▸ **GIVEN EXERCISE**
Present the stretch of the listing from its first line through the line that contains "country: Peru" as a Markdown table with the columns Row and Entry. Number each row and leave out any blank lines.

▸ **SUPPLIED RECORDS**

-- begin --

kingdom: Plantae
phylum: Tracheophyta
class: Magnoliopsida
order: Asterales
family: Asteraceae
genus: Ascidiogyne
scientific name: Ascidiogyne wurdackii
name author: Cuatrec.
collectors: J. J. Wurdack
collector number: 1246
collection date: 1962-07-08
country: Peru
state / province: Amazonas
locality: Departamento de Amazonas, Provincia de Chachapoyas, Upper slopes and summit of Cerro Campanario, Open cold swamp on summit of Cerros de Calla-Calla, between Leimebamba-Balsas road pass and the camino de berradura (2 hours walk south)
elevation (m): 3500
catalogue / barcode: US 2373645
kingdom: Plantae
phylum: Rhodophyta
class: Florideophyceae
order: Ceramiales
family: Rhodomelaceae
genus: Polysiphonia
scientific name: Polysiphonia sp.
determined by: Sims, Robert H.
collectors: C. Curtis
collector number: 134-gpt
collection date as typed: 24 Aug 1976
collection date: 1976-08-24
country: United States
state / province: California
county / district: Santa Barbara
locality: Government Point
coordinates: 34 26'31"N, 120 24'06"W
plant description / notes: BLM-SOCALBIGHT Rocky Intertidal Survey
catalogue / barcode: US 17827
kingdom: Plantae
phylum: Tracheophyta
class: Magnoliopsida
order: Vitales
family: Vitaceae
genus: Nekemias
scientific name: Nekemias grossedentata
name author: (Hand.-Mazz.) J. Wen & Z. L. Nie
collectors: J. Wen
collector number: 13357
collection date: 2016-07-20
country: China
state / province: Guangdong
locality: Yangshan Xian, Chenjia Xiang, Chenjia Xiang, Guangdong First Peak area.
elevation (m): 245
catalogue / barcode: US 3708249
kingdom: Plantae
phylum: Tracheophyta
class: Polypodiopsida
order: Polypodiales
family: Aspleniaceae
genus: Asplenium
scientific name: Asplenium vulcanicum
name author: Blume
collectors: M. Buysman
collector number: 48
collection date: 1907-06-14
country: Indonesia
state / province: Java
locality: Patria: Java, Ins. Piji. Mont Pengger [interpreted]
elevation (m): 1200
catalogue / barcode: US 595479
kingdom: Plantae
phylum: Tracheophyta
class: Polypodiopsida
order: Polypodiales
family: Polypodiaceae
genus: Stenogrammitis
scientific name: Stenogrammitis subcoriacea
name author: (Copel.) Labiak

-- end --

▸ **THE OUTPUT**
| Row | Entry |
|---|---|
| 1 | kingdom: Plantae |
| 2 | phylum: Tracheophyta |
| 3 | class: Magnoliopsida |
| 4 | order: Asterales |
| 5 | family: Asteraceae |
| 6 | genus: Ascidiogyne |
| 7 | scientific name: Ascidiogyne wurdackii |
| 8 | name author: Cuatrec. |
| 9 | collectors: J. J. Wurdack |
| 10 | collector number: 1246 |
| 11 | collection date: 1962-07-08 |
| 12 | country: Peru |